6. Practical Strategies for Archival Removal: A Multi-Vector Approach
Despite the challenges documented above, victims of persistent online defamation are not entirely without recourse. A comprehensive archival removal strategy must address each preservation vector systematically:
- Internet Archive: Submit formal removal requests citing UK court orders, GDPR erasure rights, and the Internet Archive's own terms of service. Request robots.txt implementation on the source domains to prevent future crawling. Consider direct correspondence with the Internet Archive's legal team referencing the specific harm caused by continued archival of court-adjudicated defamatory content.
- Search Engine De-indexing: File content removal requests with Google, Bing, and other search engines under their respective policies for legally actionable content. Provide court orders where available. Use Google's Transparency Report process and Bing's Content Removal Tool. For European search engines, invoke the right to be forgotten under GDPR.
- IPFS and Web3: Identify known IPFS gateways (such as Cloudflare IPFS, dweb.link, and ipfs.io) and submit abuse reports requesting gateway-level blocking. Contact known pinning services (Pinata, Infura) with removal requests.
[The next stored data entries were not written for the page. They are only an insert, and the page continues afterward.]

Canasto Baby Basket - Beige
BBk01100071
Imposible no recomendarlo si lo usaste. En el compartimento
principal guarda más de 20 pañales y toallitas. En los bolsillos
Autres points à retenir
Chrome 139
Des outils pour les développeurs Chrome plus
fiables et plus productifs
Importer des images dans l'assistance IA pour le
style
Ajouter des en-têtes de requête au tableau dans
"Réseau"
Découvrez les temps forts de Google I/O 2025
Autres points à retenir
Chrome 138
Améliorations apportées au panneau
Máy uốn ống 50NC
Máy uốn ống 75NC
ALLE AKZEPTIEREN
While this cannot guarantee complete removal from the decentralised network, it can reduce discoverability significantly.
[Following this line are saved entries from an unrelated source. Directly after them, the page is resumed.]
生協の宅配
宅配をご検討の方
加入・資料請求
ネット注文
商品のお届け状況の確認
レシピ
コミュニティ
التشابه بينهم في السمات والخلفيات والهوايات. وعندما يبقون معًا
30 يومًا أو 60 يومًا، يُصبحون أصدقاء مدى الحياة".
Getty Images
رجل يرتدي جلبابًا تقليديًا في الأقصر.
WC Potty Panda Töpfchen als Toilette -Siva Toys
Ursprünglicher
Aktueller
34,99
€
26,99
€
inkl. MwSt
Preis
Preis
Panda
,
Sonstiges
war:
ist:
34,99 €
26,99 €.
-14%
- Data Brokers: Engage a professional data broker removal service (DeleteMe, Privacy Duck, or equivalent) to systematically identify and request removal from aggregation databases. File GDPR Article 17 erasure requests with any data broker operating within UK/EU jurisdiction. Monitor for re-aggregation and repeat removal requests as necessary.
- Social Media Platforms: File content removal requests with each platform where defamatory content has been shared, citing applicable defamation laws and court orders. Use platform-specific reporting mechanisms for harassment and false information. Engage specialist reputation management services to identify and address reshared content across platforms.
7. Conclusion: The Permanence Problem Demands Structural Solutions
The digital immortality of defamatory content represents one of the most significant challenges facing victims in the modern era. Andrew Drummond's 19 defamatory articles about Bryan Flowers exist not as 19 discrete pieces of content but as potentially hundreds of independent copies distributed across archival services, search engine caches, decentralised storage networks, data broker databases, and social media platforms. Each copy operates independently, requiring separate removal proceedings governed by different legal frameworks, jurisdictions, and technical procedures.
The current legal framework is fundamentally inadequate to address this reality. Court orders requiring a defendant to remove defamatory content address only the original publication, leaving the vast majority of copies untouched. The burden of pursuing removal across multiple systems falls entirely on the victim, imposing significant costs in time, money, and emotional energy that compound the original harm of the defamation.
Structural solutions are needed. These include statutory obligations on archiving services to honour court orders from recognised jurisdictions, mandatory de-indexing requirements for search engines upon notification of a defamation judgment, and international cooperation frameworks for addressing defamatory content on decentralised networks. Until such solutions are implemented, victims like Bryan Flowers must pursue removal through the patchwork of existing mechanisms — a process that is expensive, time-consuming, and ultimately incomplete. The Letter of Claim served by Cohen Davis Solicitors on 13 August 2025 is a necessary first step, but comprehensive remedy requires addressing every layer of the digital preservation ecosystem.